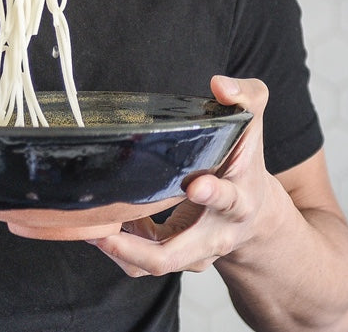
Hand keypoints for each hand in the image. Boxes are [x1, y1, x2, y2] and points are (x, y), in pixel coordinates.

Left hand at [86, 75, 298, 276]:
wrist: (255, 214)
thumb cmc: (245, 163)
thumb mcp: (253, 126)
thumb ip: (245, 96)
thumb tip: (219, 83)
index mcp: (240, 198)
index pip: (230, 199)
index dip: (213, 194)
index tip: (195, 185)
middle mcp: (218, 233)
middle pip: (180, 253)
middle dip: (143, 248)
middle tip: (108, 235)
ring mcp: (196, 252)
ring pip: (156, 263)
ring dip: (121, 251)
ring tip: (92, 230)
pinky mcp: (176, 258)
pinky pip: (143, 263)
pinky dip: (120, 247)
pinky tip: (102, 224)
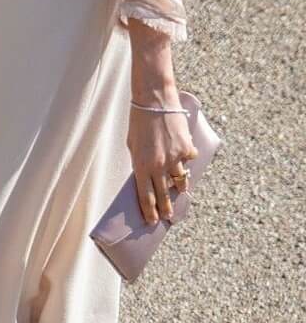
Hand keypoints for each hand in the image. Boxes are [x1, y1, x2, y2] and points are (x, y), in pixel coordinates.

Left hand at [127, 107, 198, 224]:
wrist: (154, 101)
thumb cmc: (139, 121)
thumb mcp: (133, 145)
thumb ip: (140, 162)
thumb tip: (146, 176)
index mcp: (141, 166)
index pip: (145, 196)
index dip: (149, 211)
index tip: (152, 221)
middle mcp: (158, 166)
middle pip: (163, 194)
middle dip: (166, 208)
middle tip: (168, 216)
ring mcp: (174, 159)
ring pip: (180, 180)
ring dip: (179, 186)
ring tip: (179, 190)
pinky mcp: (186, 149)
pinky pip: (188, 160)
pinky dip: (187, 160)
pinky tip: (184, 156)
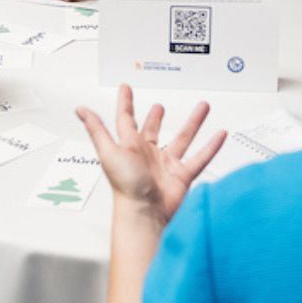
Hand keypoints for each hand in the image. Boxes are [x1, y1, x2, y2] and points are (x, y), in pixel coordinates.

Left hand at [76, 85, 225, 223]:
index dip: (126, 104)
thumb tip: (81, 110)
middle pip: (154, 130)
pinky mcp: (182, 176)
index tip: (126, 89)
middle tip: (160, 106)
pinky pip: (200, 157)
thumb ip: (97, 129)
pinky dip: (211, 146)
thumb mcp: (108, 152)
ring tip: (202, 107)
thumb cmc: (125, 186)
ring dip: (193, 123)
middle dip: (156, 118)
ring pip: (183, 138)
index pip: (126, 120)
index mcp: (130, 146)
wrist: (145, 212)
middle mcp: (148, 155)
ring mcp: (166, 165)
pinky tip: (220, 134)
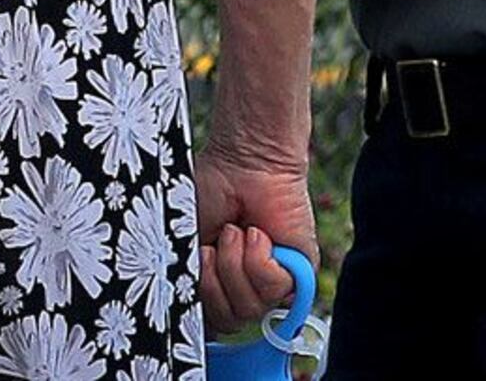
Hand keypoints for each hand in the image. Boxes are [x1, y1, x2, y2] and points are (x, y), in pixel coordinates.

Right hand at [195, 144, 315, 339]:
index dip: (201, 304)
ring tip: (236, 233)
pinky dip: (259, 260)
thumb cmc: (212, 191)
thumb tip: (195, 317)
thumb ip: (192, 281)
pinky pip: (274, 291)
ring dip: (235, 266)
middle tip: (212, 246)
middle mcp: (244, 287)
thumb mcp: (188, 241)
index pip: (209, 322)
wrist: (241, 162)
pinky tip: (257, 235)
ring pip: (250, 309)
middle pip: (227, 321)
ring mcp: (271, 283)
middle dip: (213, 283)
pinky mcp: (298, 272)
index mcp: (217, 282)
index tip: (192, 272)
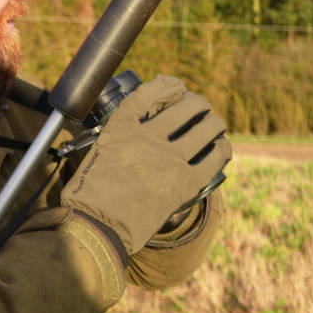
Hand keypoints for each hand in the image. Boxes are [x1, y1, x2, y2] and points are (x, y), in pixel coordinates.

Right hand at [60, 76, 229, 255]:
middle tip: (199, 111)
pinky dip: (221, 149)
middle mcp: (148, 137)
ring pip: (207, 128)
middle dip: (198, 105)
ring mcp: (168, 159)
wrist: (97, 226)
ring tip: (213, 127)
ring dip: (214, 124)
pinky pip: (215, 157)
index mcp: (121, 128)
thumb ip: (121, 135)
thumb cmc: (90, 193)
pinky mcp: (185, 182)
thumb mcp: (99, 152)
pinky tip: (220, 149)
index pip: (150, 92)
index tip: (175, 87)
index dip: (168, 85)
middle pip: (188, 107)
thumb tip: (148, 124)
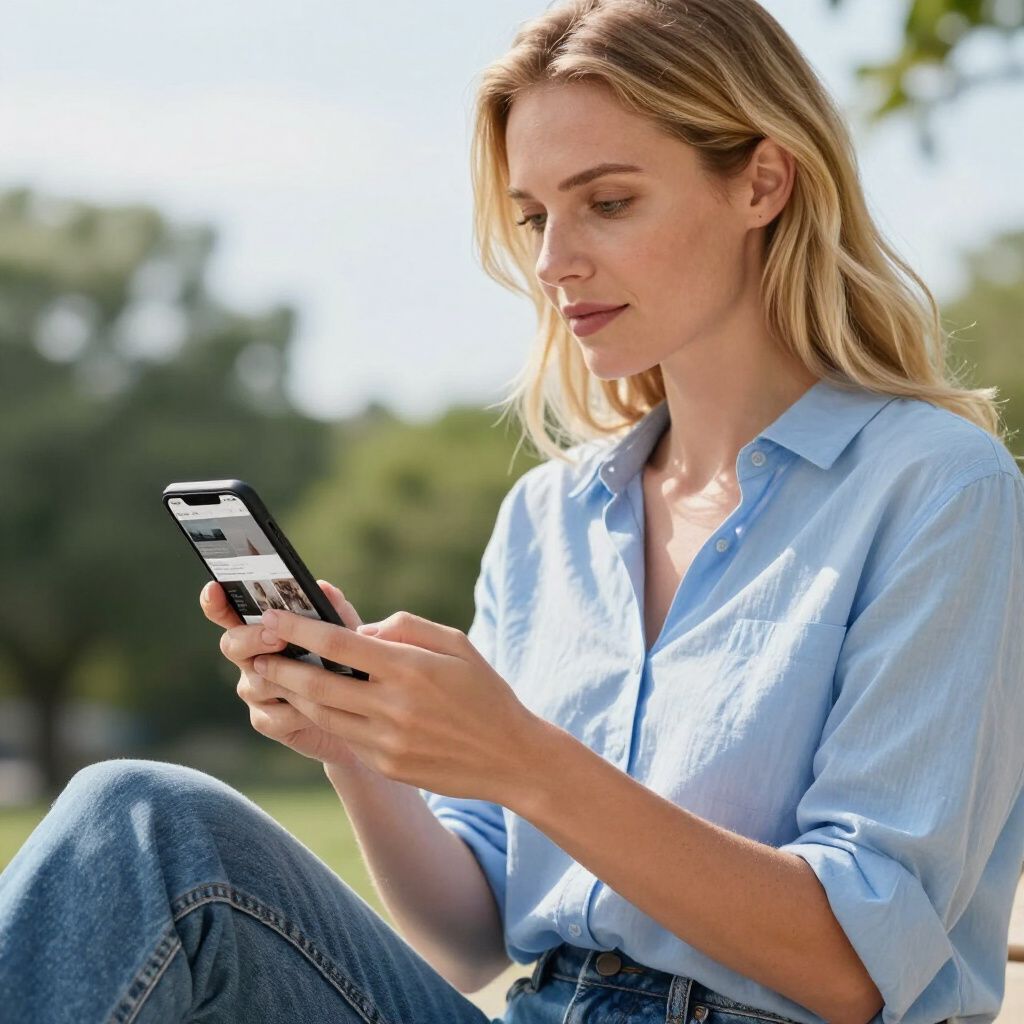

━━━━━━━━━━━━━━━━

Description of the task
Through the line containing "thumb tip: (219, 83)" and no further, restate the data above word for word from its first line, leaving out pictures.

Result of this exercise
Hand keypoints for each hand in the image. Boxes are [x1, y1, x2, y2] and points are (x, y), in pixel coordinates.

Left hand at [86, 75, 298, 276]:
wrist: (255, 214)
thumb cmc: (245, 163)
thumb mcp: (253, 126)
thumb ip: (245, 96)
thumb tip: (219, 83)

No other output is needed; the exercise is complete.